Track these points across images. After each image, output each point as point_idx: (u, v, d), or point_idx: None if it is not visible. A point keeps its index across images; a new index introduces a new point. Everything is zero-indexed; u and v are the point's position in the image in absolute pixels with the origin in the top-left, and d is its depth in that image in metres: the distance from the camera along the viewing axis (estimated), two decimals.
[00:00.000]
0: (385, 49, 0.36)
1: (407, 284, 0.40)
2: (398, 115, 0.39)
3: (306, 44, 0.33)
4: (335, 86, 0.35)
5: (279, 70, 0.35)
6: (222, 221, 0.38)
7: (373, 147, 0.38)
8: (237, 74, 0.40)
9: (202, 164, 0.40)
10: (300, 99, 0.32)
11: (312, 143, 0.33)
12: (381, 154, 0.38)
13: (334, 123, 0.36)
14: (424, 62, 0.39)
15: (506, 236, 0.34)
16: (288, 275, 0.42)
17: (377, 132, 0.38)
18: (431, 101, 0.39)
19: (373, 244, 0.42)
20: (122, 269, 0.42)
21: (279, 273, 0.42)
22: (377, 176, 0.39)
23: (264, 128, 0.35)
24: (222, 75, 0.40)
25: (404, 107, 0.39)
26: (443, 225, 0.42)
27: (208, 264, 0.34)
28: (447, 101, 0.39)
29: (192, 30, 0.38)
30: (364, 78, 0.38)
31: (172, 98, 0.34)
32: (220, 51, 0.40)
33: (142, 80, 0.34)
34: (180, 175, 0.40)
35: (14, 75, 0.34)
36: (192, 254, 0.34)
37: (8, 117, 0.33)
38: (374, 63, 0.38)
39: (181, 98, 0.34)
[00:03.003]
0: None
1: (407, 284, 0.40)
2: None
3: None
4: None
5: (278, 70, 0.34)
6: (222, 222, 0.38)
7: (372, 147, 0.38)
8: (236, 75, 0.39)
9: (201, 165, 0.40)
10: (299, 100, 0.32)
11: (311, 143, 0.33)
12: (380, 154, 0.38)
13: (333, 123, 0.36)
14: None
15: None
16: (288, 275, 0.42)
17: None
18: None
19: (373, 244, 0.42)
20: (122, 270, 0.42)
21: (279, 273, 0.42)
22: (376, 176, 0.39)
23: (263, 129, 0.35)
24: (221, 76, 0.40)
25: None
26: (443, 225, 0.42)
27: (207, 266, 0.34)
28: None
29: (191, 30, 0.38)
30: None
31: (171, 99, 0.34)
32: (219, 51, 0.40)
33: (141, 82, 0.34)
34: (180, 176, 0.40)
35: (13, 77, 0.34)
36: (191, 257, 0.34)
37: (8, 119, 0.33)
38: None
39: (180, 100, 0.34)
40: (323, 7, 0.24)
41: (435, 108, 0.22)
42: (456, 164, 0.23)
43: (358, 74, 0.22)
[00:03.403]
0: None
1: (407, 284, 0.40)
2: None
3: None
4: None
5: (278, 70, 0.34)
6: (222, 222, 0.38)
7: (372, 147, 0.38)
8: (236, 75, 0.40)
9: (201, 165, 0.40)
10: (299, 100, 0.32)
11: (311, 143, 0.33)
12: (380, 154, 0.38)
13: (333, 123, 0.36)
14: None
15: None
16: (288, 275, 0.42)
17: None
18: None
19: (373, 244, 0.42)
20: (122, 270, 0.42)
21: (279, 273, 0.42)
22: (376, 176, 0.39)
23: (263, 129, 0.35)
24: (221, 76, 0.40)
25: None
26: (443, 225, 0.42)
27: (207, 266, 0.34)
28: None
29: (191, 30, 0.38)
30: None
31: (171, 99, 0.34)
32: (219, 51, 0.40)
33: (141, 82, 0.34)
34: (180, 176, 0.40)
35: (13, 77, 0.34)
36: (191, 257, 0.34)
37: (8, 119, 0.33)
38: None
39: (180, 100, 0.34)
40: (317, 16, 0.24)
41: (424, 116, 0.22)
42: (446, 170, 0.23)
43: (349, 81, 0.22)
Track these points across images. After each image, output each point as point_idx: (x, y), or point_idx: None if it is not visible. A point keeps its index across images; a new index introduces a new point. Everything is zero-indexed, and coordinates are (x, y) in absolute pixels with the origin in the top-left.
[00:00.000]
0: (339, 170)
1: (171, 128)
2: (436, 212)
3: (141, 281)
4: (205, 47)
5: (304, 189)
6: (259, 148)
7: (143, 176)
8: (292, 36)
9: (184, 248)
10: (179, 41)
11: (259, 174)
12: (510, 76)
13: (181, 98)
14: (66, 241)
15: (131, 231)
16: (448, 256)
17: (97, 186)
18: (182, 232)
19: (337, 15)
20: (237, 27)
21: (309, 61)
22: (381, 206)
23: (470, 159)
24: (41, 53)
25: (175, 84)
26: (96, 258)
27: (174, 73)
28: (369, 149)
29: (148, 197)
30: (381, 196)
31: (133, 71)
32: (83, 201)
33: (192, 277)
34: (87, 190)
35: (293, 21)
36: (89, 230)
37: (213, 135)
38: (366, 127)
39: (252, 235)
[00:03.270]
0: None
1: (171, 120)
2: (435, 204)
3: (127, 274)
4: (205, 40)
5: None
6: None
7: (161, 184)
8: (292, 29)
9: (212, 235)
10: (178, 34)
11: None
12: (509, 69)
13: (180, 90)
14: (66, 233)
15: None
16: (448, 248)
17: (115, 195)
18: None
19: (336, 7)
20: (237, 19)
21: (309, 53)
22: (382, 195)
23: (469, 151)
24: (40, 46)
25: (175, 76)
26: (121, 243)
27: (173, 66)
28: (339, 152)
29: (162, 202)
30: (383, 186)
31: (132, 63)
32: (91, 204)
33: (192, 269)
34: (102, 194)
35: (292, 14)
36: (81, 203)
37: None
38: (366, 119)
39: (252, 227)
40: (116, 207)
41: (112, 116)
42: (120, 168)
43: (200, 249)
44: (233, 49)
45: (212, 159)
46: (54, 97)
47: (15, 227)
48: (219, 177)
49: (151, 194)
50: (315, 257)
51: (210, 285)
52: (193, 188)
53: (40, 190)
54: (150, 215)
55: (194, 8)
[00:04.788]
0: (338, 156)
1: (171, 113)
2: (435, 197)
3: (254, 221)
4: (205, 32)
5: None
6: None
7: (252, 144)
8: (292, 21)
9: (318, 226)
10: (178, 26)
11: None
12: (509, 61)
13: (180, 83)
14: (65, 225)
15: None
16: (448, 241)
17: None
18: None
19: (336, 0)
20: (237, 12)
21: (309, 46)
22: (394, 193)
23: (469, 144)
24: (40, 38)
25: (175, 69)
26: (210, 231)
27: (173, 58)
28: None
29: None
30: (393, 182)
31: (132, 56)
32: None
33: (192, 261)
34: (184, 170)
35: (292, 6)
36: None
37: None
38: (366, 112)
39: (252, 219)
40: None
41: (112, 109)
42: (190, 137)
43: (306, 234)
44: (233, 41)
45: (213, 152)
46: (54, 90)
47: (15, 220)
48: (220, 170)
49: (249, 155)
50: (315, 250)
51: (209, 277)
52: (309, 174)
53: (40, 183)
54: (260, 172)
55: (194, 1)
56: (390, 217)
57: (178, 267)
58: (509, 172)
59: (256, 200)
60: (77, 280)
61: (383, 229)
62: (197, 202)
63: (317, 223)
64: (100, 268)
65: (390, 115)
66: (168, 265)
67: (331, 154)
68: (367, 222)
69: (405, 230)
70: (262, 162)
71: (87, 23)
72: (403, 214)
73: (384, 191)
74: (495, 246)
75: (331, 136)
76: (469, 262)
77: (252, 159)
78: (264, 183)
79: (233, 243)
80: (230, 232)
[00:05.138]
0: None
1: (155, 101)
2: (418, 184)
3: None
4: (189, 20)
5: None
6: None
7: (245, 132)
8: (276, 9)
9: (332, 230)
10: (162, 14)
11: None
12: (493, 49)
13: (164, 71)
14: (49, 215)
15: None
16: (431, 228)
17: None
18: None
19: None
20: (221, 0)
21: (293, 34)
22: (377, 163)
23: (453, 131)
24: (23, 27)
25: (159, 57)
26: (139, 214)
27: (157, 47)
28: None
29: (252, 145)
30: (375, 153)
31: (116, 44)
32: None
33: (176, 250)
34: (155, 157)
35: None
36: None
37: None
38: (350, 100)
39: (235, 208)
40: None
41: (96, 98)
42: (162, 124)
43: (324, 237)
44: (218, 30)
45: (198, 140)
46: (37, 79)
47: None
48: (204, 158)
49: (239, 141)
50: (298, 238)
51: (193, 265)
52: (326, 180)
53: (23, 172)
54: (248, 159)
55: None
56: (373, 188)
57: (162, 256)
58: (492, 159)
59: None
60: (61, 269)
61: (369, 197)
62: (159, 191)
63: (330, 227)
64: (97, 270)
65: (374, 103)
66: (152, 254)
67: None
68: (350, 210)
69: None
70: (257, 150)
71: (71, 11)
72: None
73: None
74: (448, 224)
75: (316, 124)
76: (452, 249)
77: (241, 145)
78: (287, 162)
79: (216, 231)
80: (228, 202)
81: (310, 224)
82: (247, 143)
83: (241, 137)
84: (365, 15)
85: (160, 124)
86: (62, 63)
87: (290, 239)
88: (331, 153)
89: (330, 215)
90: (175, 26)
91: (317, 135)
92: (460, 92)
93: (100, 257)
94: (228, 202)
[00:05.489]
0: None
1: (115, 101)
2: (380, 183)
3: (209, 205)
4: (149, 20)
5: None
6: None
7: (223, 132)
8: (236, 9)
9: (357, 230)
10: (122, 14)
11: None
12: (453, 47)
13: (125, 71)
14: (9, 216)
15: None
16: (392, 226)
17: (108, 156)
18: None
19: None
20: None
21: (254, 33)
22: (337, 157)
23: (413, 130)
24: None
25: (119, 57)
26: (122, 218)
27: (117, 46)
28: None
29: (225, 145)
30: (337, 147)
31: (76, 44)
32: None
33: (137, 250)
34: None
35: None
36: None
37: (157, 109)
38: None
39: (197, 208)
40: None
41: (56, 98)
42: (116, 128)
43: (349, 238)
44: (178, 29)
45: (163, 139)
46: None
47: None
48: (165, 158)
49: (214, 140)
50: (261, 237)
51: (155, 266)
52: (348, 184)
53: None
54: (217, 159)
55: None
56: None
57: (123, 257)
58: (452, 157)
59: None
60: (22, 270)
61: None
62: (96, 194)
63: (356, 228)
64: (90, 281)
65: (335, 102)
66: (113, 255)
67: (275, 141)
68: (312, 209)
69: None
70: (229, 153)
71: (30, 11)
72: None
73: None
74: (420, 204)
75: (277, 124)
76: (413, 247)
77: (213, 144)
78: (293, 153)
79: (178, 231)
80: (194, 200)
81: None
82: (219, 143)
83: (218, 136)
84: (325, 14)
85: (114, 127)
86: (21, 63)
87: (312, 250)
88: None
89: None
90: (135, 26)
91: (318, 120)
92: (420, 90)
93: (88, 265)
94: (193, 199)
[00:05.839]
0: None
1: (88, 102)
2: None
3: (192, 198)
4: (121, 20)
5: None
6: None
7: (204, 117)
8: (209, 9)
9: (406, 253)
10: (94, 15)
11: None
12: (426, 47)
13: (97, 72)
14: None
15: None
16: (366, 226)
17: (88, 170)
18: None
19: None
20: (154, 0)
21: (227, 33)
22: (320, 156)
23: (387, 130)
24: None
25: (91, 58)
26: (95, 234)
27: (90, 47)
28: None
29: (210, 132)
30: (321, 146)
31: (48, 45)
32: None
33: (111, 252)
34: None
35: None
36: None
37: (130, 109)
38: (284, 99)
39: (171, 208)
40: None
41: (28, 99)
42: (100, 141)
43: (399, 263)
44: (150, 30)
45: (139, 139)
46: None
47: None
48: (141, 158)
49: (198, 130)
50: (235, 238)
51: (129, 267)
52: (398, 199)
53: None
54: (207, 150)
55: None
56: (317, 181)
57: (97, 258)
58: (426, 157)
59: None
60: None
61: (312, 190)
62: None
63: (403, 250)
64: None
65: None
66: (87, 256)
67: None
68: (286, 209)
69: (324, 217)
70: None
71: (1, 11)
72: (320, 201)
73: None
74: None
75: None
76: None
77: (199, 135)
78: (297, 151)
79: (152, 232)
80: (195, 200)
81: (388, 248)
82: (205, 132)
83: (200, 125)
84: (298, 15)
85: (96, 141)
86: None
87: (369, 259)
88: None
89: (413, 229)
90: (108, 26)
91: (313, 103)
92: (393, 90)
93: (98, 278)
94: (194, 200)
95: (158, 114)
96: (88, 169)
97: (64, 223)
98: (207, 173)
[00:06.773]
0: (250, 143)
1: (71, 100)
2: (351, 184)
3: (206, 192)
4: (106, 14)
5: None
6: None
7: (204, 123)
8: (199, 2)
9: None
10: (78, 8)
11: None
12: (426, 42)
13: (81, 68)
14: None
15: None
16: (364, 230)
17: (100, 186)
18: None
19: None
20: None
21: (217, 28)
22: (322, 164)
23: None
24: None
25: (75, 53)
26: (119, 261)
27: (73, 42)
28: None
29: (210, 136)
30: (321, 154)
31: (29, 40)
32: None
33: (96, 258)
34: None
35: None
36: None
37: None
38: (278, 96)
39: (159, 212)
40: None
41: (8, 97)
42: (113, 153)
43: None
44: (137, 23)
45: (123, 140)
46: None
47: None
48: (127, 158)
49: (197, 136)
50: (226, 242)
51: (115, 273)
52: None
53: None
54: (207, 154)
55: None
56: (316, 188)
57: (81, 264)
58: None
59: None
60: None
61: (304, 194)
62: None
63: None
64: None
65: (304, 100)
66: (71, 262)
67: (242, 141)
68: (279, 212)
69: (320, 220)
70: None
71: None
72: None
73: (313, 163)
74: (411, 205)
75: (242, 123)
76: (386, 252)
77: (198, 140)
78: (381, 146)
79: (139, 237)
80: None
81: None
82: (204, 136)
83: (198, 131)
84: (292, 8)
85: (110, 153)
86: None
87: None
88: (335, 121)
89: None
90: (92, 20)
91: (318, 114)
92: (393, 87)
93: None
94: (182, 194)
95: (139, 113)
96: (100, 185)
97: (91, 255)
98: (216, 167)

==================================================

● Work instructions
Check each line of the listing for "introduces", and copy the ones that hold it.

● Output
Track these points across images. After each image, output each point as point_idx: (u, v, d), or point_idx: None if it is not visible. A point keeps its index across images; a new index introduces a new point. Everything is zero-indexed; u and v are the point's position in the image in absolute pixels with the origin in the top-left, and d is its depth in that image in metres: the distance from the camera along the viewing axis (estimated), two decimals.
Track these points across images. After each image, output each point as point_idx: (x, y), or point_idx: None if it is not visible. A point keeps its index across images; a new index introduces a new point. Everything is zero-indexed, and coordinates are (x, y) in absolute pixels with the origin in the top-left.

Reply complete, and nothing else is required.